Most films about artificial intelligence – and there are many – take the concept of the singularity to its most terrifying conclusion: they will eventually decide to kill us. A short list of the sci-fi films that draw this conclusion would include some all-time greats: 2001: A Space Odyssey, The Terminator, The Matrix. These films sprung from our collective fear over advancements in technology. Put simply, as we give more and more of our processes over to machines, we are, in a way, making ourselves less necessary. Most films about artificial intelligence assume that machines that can think would decide that we don’t need to exist at all.
Lately, there have been more positive depictions of AI, like Tony Stark’s virtual butler Jarvis (voiced by Paul Bettany) in the Iron Man movies, or the prosaically named but eminently helpful Robot in last year’s underrated Robot & Frank. Even those recent films that feature killer robots, like the Transformers series, usually depict a world in which there are both evil robots and good ones. This shifting cultural perspective indicates that we have, to a greater degree, accepted that technology will play an ever-increasing role in our lives.
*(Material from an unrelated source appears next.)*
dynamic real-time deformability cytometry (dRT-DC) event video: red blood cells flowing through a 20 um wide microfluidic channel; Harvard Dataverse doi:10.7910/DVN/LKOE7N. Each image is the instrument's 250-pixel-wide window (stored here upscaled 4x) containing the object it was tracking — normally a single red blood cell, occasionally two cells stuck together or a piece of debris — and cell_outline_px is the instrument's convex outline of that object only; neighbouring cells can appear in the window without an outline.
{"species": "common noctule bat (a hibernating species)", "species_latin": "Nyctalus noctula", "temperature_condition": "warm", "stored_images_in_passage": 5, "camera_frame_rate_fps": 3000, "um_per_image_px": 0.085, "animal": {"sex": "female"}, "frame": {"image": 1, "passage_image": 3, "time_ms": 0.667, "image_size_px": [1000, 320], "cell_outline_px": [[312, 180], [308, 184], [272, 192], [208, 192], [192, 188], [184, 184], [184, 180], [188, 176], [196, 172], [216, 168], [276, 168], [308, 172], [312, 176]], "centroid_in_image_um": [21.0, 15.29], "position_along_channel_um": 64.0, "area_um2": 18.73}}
Her takes this notion to its logical conclusion and imagines a relationship between man and machine that encompasses almost the entire experience of a romantic relationship between humans. At its core, the movie whose plot Her most closely resembles might be Annie Hall. Joaquin Phoenix plays Theodore Twombly, a depressive guy on the cusp of middle age. He meets a young, naïve girl, falls in love, and helps her grow. The only problem is that she eventually outgrows him, which puts their relationship into crisis. One significant difference between the two films is that, in Her, the girl is very young – like zero. In fact, she’s not a girl at all; she is a computer operating system that has been tailored to be the perfect partner for Theodore.
Is it a sign of clichéd, unoriginal writing that the plot of Her so closely resembles a classic romantic comedy? Hardly. Rather, you will be delighted to find a science fiction film that does not use artificial intelligence to predict some sort of harrowing dystopian future. Portrayed in a terrific vocal performance by Scarlett Johansson, Samantha is not a cold, killing machine; nor is she purely benevolent, although, much like people seem to each other at the start of relationships, she seems that way at first.
Her romance with Theodore follows the beats of a normal human relationship. In the midst of a post-divorce malaise, Theodore “meets” Samantha when he buys and turns on his new operating system. At first, they are just friends, but after a really bad date with a live woman (Olivia Wilde), Theodore and Samantha become intimate. They can’t be physical with each other, but they do have what is essentially a pretty hot session of phone sex. From there on out, they are in a relationship that is emotionally satisfying for Theodore, until Samantha starts to outgrow him and meets a man more her speed (a haughty Brian Cox, playing a character equivalent to Paul Simon’s in Annie Hall). Samantha is built to keep growing, but Theodore is still held back by his past traumas and complex emotional life – you know, the things that make him human – and their relationship begins to suffer.
Samantha is similar to the machines in The Matrix or The Terminator in one crucial way: she causes our hero pain, lots of it. But the trauma she inflicts upon him is an ordinary kind, not dissimilar to the pain of his divorce, which he frequently talks about. In this way, Her reminds us that whatever technological advancements may come, humans have already done the best and the worst to each other. We love, kill, befriend, play, and hurt. When computers learn to think and our relationships with them begin to deepen, we’re unlikely to experience anything new at all.
In this time of deep anxiety over the relationship between humans and our planet – also reflected in films this year such as Gravity and All is Lost – Her ultimately offers a reassuring message that the emergence of artificial intelligence won’t actually change much. Whether this is a comforting thought or a sad one might depend on your perspective, and this might be why critics seem to have had trouble placing Her’s vision of the future among other films. As Matt Patches wrote for IGN, “[t]he not-too-distant future of Spike Jonze’s her is both utopian and dystopian – a mesmerizing, provocative, and romantic world to soak up.” Or, to put it another way, it is a world very much like our own.